In addition to the usual malls and department stores that you can find all around Europe, Berlin has many small, interesting shops that are perfect for browsing. A remarkable number of quirky specialist stores are thriving; we’ve reviewed some of the more interesting and distinctive places. As a rule, the level of customer service is excellent – and if a shop can’t supply you with what you need the assistants will not hesitate to suggest alternatives.
A city is also an excellent place for secondhand shopping: if you like foraging you’ll love Berlin’s many flea markets and its interesting vintage clothes shops. Note that shops are closed on Sundays, with the exception of a handful of “special” shopping days each year.
Wühlischstrasse is choc-a-bloc with shops and restaurants. Pizza Dach is small, cosy, colourful and serves a pretty hearty pizza for a very reasonable price (with two pizzas and drinks costing under €20).

__DATA SHOWN__:
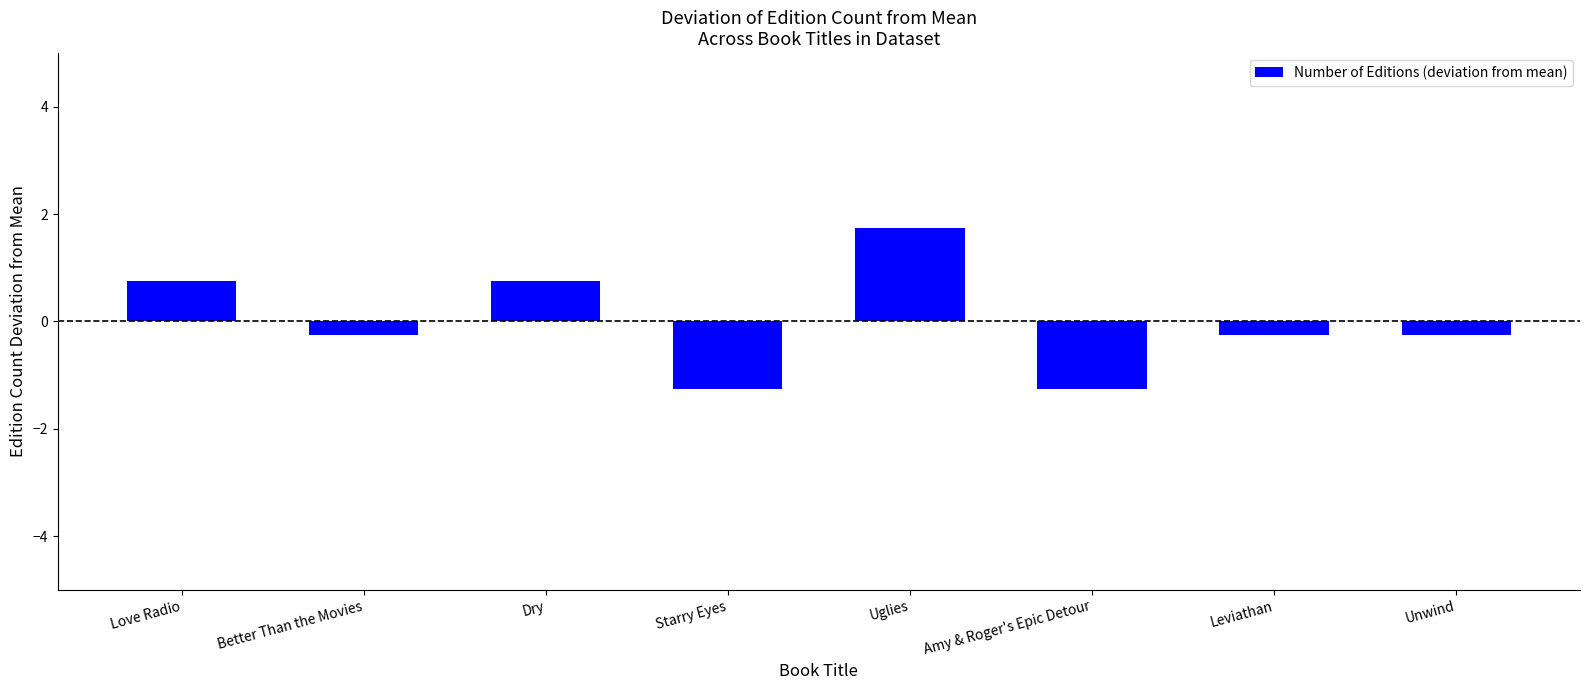

What is the minimum value shown in the chart?

-1.2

__INSTRUCTIONS__:
1 > According to the Berlin shopping text, on which day of the week are shops closed?
2 > Write out the Berlin shopping text word for word from "A city is also" to "costing under €20).".
The data come from a separate source.

__RESULTS IN ORDER__:
1 > Sundays, except for a handful of "special" shopping days each year.

2 >
A city is also an excellent place for secondhand shopping: if you like foraging you’ll love Berlin’s many flea markets and its interesting vintage clothes shops. Note that shops are closed on Sundays, with the exception of a handful of “special” shopping days each year.
Wühlischstrasse is choc-a-bloc with shops and restaurants. Pizza Dach is small, cosy, colourful and serves a pretty hearty pizza for a very reasonable price (with two pizzas and drinks costing under €20).